Data records

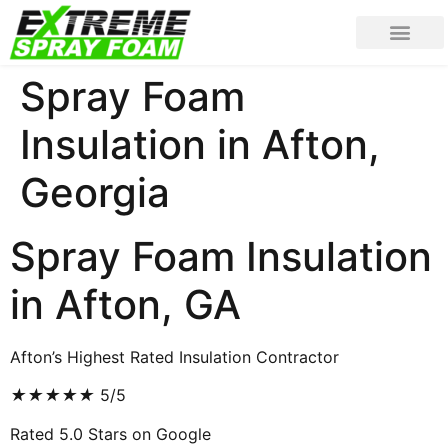
Spray Foam
Insulation in Afton,
Georgia
Spray Foam Insulation
in Afton, GA
Afton’s Highest Rated Insulation Contractor
★
★
★
★
★
5/5
Rated 5.0 Stars on Google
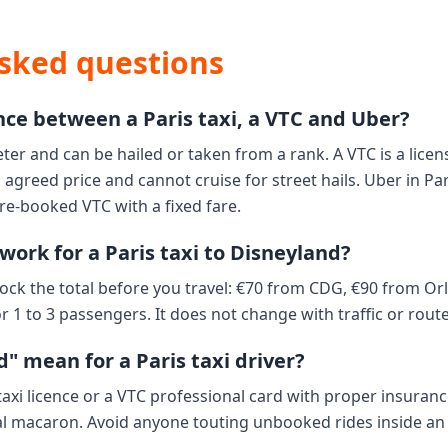
sked questions
nce between a Paris taxi, a VTC and Uber?
eter and can be hailed or taken from a rank. A VTC is a licen
agreed price and cannot cruise for street hails. Uber in Pa
pre-booked VTC with a fixed fare.
work for a Paris taxi to Disneyland?
ock the total before you travel: €70 from CDG, €90 from Or
r 1 to 3 passengers. It does not change with traffic or route
" mean for a Paris taxi driver?
 taxi licence or a VTC professional card with proper insuran
al macaron. Avoid anyone touting unbooked rides inside an 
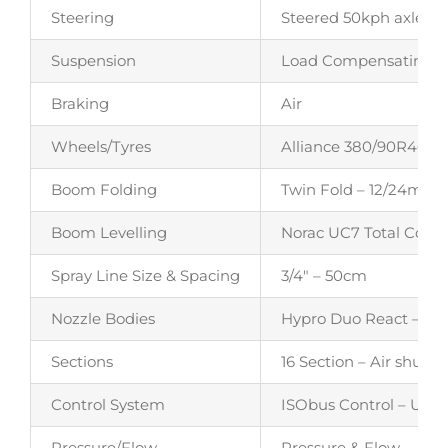
Steering
Steered 50kph axle – 7
Suspension
Load Compensating Ai
Braking
Air
Wheels/Tyres
Alliance 380/90R46 35
Boom Folding
Twin Fold – 12/24m (c
Boom Levelling
Norac UC7 Total Contr
Spray Line Size & Spacing
3/4″ – 50cm
Nozzle Bodies
Hypro Duo React – Twin
Sections
16 Section – Air shut of
Control System
ISObus Control – Utilis
Pressure/Flow
Pressure & Flow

Try it:
Format every line of text in the listing as a Markdown table with the columns Row and Line, numbering the rows from 1 in order. Leave out the blank lines and the picture placeholders.

Task solution:
| Row | Line |
|---|---|
| 1 | Spray Foam |
| 2 | Insulation in Afton, |
| 3 | Georgia |
| 4 | Spray Foam Insulation |
| 5 | in Afton, GA |
| 6 | Afton’s Highest Rated Insulation Contractor |
| 7 | ★ |
| 8 | ★ |
| 9 | ★ |
| 10 | ★ |
| 11 | ★ |
| 12 | 5/5 |
| 13 | Rated 5.0 Stars on Google |
| 14 | sked questions |
| 15 | nce between a Paris taxi, a VTC and Uber? |
| 16 | eter and can be hailed or taken from a rank. A VTC is a licen |
| 17 | agreed price and cannot cruise for street hails. Uber in Pa |
| 18 | pre-booked VTC with a fixed fare. |
| 19 | work for a Paris taxi to Disneyland? |
| 20 | ock the total before you travel: €70 from CDG, €90 from Or |
| 21 | r 1 to 3 passengers. It does not change with traffic or route |
| 22 | " mean for a Paris taxi driver? |
| 23 |  taxi licence or a VTC professional card with proper insuran |
| 24 | al macaron. Avoid anyone touting unbooked rides inside an  |
| 25 | Steering |
| 26 | Steered 50kph axle – 7 |
| 27 | Suspension |
| 28 | Load Compensating Ai |
| 29 | Braking |
| 30 | Air |
| 31 | Wheels/Tyres |
| 32 | Alliance 380/90R46 35 |
| 33 | Boom Folding |
| 34 | Twin Fold – 12/24m (c |
| 35 | Boom Levelling |
| 36 | Norac UC7 Total Contr |
| 37 | Spray Line Size & Spacing |
| 38 | 3/4″ – 50cm |
| 39 | Nozzle Bodies |
| 40 | Hypro Duo React – Twin |
| 41 | Sections |
| 42 | 16 Section – Air shut of |
| 43 | Control System |
| 44 | ISObus Control – Utilis |
| 45 | Pressure/Flow |
| 46 | Pressure & Flow |